House Republicans left town for their long August recess on Thursday after passing one government funding bill and abruptly bailing on another, as tensions flared within the GOP conference over spending cuts and abortion.
The House passed a spending bill in a 219-211 vote that would fund the Department of Veterans Affairs and military-construction projects (sometimes known as MilCon-VA). GOP leaders had hoped to also approve another bill that would fund the Department of Agriculture and the Food and Drug Administration, sending GOP lawmakers home on a unified note. But they fell short of securing enough support for the legislation, which would impose hefty cuts to nutrition programs, among other measures.

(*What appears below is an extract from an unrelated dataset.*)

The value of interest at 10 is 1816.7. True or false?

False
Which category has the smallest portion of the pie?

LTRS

“The votes aren’t there for the bill because a lot of people have a lot of concerns,” Rep. Mike Lawler, R-N.Y., told Semafor, adding he’d been communicating with GOP leaders. He said there were disagreements over proposed spending cuts that go beyond what’s been approved in committees and abortion-related provisions that hardline conservatives are demanding.

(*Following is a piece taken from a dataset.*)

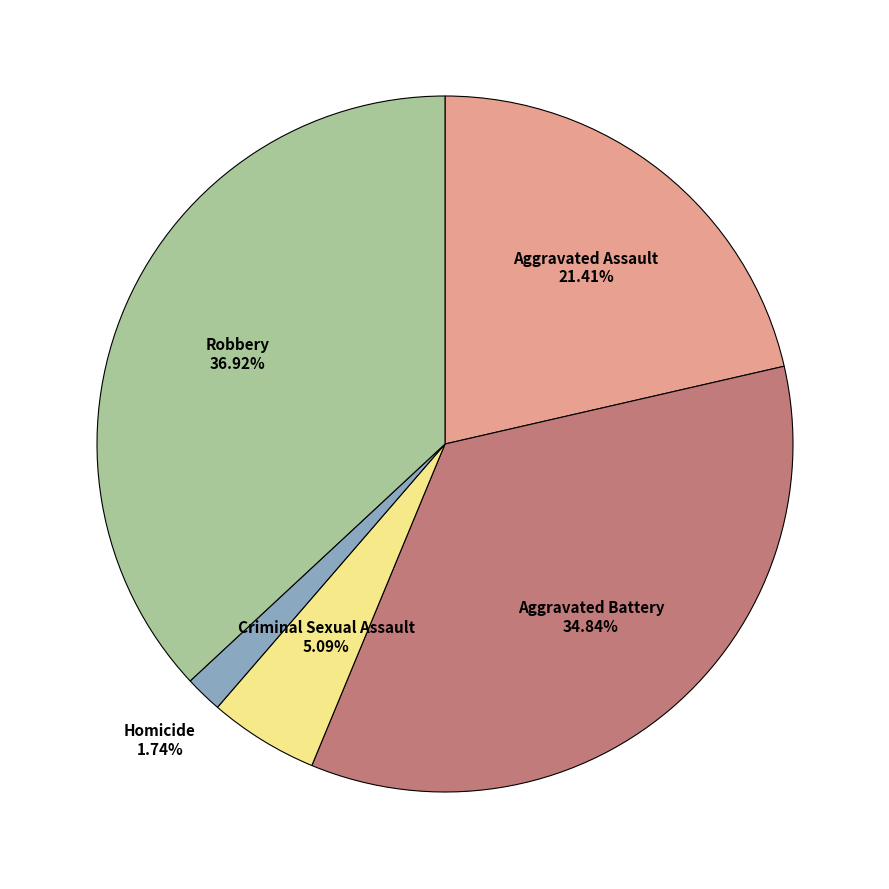

Is there any slice that represents more than half of the pie?

No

The result: Congress is gone for six weeks with less progress than they hoped for on must-pass bills ahead of a potential government shutdown in the fall.
“We have an October 1 problem; we have a January 1 problem,” said Rep. Steve Womack, R-Ark., a Republican on the House Appropriations panel, referring to a pair of key funding deadlines. “How we address those is gonna be a pretty heavy lift for leadership, as evidenced by the fact that we just lost two Republicans on that last vote. We shouldn’t be losing any.”
House Speaker Kevin McCarthy said he met with Senate Majority Leader Chuck Schumer to find common ground on government funding. “I don’t want the government to shut down,” McCarthy said at a press conference.
The House will next convene on Sept. 12 faced with a time-crunch and a legislative pile-up. At that point, House Republicans still need to pass 11 more spending bills with 12 legislative days left until the Sept. 30 funding deadline to avert a shutdown, and two of them are still bogged down in committee: Labor-HHS-Education and Commerce-Justice-Science.
In the Agriculture-FDA spending bill, conservatives are seeking to include language reversing the FDA’s new rule expanding access to mifepristone, the abortion pill, through the mail and retail locations. Biden-district Republicans in particular are balking at the provision, Politico reported.
Some are starting to suggest that a stopgap funding measure will be needed to keep the government open beyond Sept. 30 while Republicans inch towards a broader funding agreement. “I sincerely hope we get something resolved by Sept. 30,” Rep. Chuck Fleischmann, R-Tenn., another Republican on the Appropriations panel, said. “That’s probably going to look like a shorter-term CR.”
The View From The Senate
Senate appropriators on Thursday reached a milestone and passed all 12 appropriations bills out of committee for the first time since 2018. There’s been little of the partisan rancor that’s characterized similar proceedings in the House, and senators seem eager to bring them to the floor.
“My hope is that Leader Schumer will bring a mini-bus of two or three of our bills to the Senate floor immediately upon our return,” Sen. Susan Collins, R-Maine, the ranking Republican on the Senate Appropriations panel, told reporters.